WHAT THIS TASK INVOLVES - Return, from the material below, each line in which "single" occurs.
##############################
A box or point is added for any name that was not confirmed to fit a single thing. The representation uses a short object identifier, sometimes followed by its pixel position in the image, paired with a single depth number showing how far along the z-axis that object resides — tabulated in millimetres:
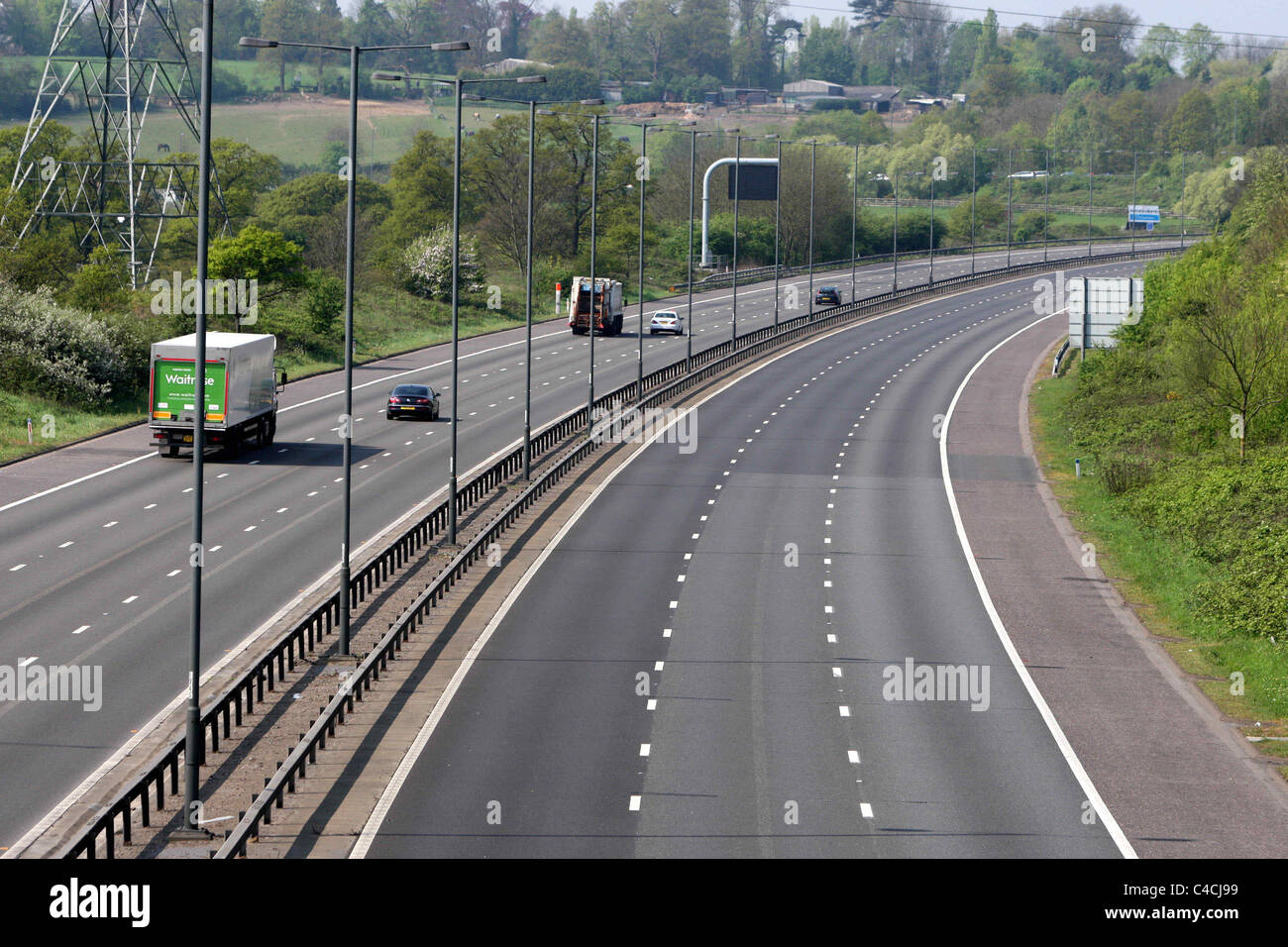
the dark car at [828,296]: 114062
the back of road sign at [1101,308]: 76000
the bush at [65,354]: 62906
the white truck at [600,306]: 93000
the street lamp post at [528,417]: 48219
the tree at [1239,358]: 54938
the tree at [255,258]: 84500
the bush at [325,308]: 86062
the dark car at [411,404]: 63906
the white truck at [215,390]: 50969
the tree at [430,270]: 108562
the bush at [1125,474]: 50812
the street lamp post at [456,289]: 39031
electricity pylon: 75438
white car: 97000
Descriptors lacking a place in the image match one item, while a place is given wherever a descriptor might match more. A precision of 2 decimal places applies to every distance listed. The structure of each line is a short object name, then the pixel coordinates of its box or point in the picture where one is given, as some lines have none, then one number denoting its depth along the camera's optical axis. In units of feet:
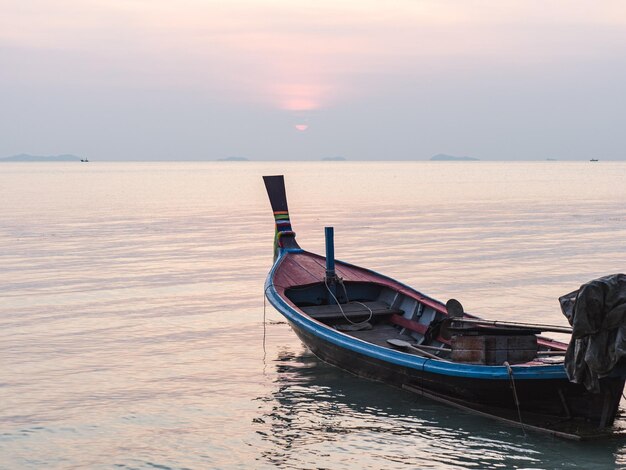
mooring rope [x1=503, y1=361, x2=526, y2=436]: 38.34
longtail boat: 38.88
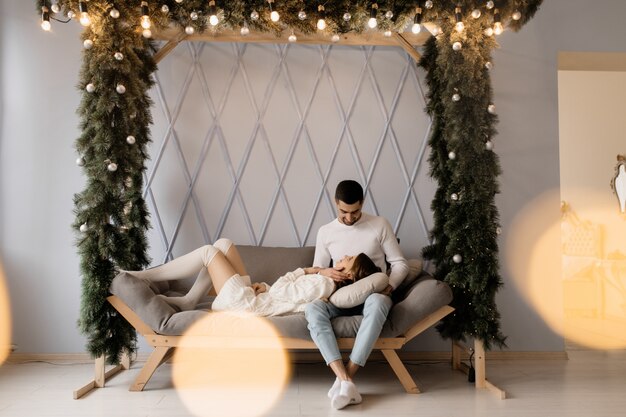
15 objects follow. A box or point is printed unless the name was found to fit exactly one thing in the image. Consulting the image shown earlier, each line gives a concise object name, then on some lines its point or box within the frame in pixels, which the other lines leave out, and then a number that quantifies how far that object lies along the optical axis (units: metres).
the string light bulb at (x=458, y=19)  2.83
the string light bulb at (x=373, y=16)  2.90
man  2.59
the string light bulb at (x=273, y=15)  2.84
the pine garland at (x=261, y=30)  2.79
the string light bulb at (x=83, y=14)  2.69
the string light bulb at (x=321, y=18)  2.92
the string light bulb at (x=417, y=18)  2.88
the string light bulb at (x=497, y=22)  2.87
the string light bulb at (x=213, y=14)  2.86
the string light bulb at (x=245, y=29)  2.94
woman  2.78
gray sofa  2.67
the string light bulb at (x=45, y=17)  2.71
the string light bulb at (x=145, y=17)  2.80
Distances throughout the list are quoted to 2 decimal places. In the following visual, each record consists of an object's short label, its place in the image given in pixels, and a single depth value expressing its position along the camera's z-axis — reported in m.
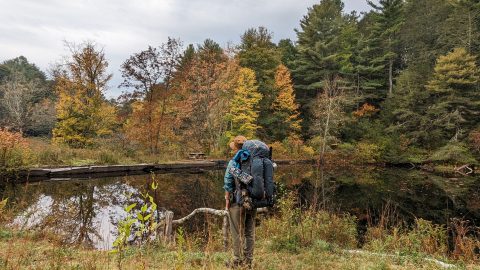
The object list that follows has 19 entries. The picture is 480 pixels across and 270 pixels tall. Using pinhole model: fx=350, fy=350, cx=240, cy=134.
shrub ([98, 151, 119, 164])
##############################
SOLUTION TO THIS EXERCISE -
A box or point is added for any name that was not confirmed to fit a single thing. The representation uses a short object identifier, sometimes followed by its pixel position in the image, paired with a single depth number showing how far along the z-axis that object resides — tabulated in millimetres:
Distances throughout the list are quoted to 2 decimal places. In the following visual, each record consists of an object's short label, its place in the image given in pixels, and a single depth value expressing its position along the camera's z-axis — reported in m.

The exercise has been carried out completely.